▸ TASK BRIEF: Bring back every record exactly, except for the pictures, which stay out.
--- THE DATA Enclosed Below ---
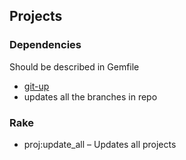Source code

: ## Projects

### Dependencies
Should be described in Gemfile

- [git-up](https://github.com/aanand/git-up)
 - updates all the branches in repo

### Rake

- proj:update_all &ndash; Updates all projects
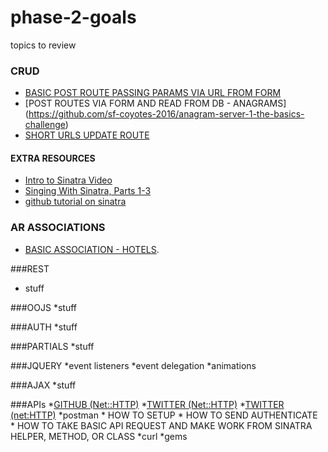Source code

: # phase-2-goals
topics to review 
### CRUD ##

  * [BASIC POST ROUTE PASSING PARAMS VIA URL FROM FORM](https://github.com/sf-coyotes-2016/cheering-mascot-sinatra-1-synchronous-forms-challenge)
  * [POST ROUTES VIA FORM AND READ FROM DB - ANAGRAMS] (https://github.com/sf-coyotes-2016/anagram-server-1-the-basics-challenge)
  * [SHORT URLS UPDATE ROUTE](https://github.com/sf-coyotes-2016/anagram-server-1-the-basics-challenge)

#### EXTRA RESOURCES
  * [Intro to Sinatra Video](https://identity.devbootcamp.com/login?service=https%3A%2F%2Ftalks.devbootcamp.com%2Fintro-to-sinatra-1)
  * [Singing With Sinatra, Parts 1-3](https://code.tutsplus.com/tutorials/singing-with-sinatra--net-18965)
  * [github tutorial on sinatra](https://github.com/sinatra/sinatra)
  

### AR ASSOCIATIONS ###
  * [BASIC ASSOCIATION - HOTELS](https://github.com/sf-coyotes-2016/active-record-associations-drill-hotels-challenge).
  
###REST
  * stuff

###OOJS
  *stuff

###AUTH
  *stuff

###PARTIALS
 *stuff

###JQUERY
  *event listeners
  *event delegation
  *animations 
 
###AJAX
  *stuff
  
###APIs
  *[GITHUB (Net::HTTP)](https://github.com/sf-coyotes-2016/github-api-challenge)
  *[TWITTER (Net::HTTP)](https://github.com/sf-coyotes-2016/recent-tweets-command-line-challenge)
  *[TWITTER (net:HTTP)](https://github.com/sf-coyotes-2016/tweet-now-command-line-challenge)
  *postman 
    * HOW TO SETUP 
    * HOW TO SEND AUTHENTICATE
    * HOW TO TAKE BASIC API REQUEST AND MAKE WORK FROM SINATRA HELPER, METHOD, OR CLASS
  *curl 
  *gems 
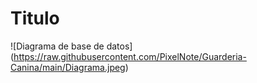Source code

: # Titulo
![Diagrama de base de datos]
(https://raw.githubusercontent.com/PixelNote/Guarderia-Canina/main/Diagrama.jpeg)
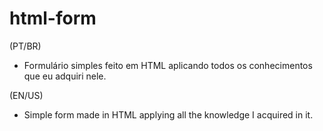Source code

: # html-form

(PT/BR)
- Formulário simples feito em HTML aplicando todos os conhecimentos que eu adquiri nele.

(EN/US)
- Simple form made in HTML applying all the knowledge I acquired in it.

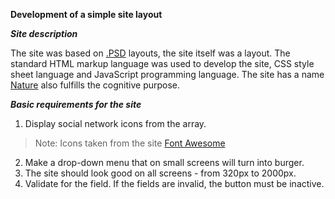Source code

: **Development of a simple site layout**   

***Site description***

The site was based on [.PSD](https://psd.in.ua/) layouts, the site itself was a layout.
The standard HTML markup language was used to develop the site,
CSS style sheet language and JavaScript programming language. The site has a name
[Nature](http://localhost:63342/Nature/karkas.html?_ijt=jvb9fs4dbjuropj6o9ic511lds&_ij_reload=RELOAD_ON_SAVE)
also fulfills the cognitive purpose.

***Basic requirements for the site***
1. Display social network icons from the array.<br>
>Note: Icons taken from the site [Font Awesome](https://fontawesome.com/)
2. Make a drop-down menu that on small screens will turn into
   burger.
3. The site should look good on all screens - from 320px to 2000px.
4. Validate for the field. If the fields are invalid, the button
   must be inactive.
--- End of Enclosed THE DATA ---
▸ ANSWER SECTION:
Source code

: ## Projects

### Dependencies
Should be described in Gemfile

- [git-up](https://github.com/aanand/git-up)
 - updates all the branches in repo

### Rake

- proj:update_all &ndash; Updates all projects
Source code

: # phase-2-goals
topics to review 
### CRUD ##

  * [BASIC POST ROUTE PASSING PARAMS VIA URL FROM FORM](https://github.com/sf-coyotes-2016/cheering-mascot-sinatra-1-synchronous-forms-challenge)
  * [POST ROUTES VIA FORM AND READ FROM DB - ANAGRAMS] (https://github.com/sf-coyotes-2016/anagram-server-1-the-basics-challenge)
  * [SHORT URLS UPDATE ROUTE](https://github.com/sf-coyotes-2016/anagram-server-1-the-basics-challenge)

#### EXTRA RESOURCES
  * [Intro to Sinatra Video](https://identity.devbootcamp.com/login?service=https%3A%2F%2Ftalks.devbootcamp.com%2Fintro-to-sinatra-1)
  * [Singing With Sinatra, Parts 1-3](https://code.tutsplus.com/tutorials/singing-with-sinatra--net-18965)
  * [github tutorial on sinatra](https://github.com/sinatra/sinatra)
  

### AR ASSOCIATIONS ###
  * [BASIC ASSOCIATION - HOTELS](https://github.com/sf-coyotes-2016/active-record-associations-drill-hotels-challenge).
  
###REST
  * stuff

###OOJS
  *stuff

###AUTH
  *stuff

###PARTIALS
 *stuff

###JQUERY
  *event listeners
  *event delegation
  *animations 
 
###AJAX
  *stuff
  
###APIs
  *[GITHUB (Net::HTTP)](https://github.com/sf-coyotes-2016/github-api-challenge)
  *[TWITTER (Net::HTTP)](https://github.com/sf-coyotes-2016/recent-tweets-command-line-challenge)
  *[TWITTER (net:HTTP)](https://github.com/sf-coyotes-2016/tweet-now-command-line-challenge)
  *postman 
    * HOW TO SETUP 
    * HOW TO SEND AUTHENTICATE
    * HOW TO TAKE BASIC API REQUEST AND MAKE WORK FROM SINATRA HELPER, METHOD, OR CLASS
  *curl 
  *gems 
Source code

: # Titulo
![Diagrama de base de datos]
(https://raw.githubusercontent.com/PixelNote/Guarderia-Canina/main/Diagrama.jpeg)
Source code

: # html-form

(PT/BR)
- Formulário simples feito em HTML aplicando todos os conhecimentos que eu adquiri nele.

(EN/US)
- Simple form made in HTML applying all the knowledge I acquired in it.

Source code

: **Development of a simple site layout**   

***Site description***

The site was based on [.PSD](https://psd.in.ua/) layouts, the site itself was a layout.
The standard HTML markup language was used to develop the site,
CSS style sheet language and JavaScript programming language. The site has a name
[Nature](http://localhost:63342/Nature/karkas.html?_ijt=jvb9fs4dbjuropj6o9ic511lds&_ij_reload=RELOAD_ON_SAVE)
also fulfills the cognitive purpose.

***Basic requirements for the site***
1. Display social network icons from the array.<br>
>Note: Icons taken from the site [Font Awesome](https://fontawesome.com/)
2. Make a drop-down menu that on small screens will turn into
   burger.
3. The site should look good on all screens - from 320px to 2000px.
4. Validate for the field. If the fields are invalid, the button
   must be inactive.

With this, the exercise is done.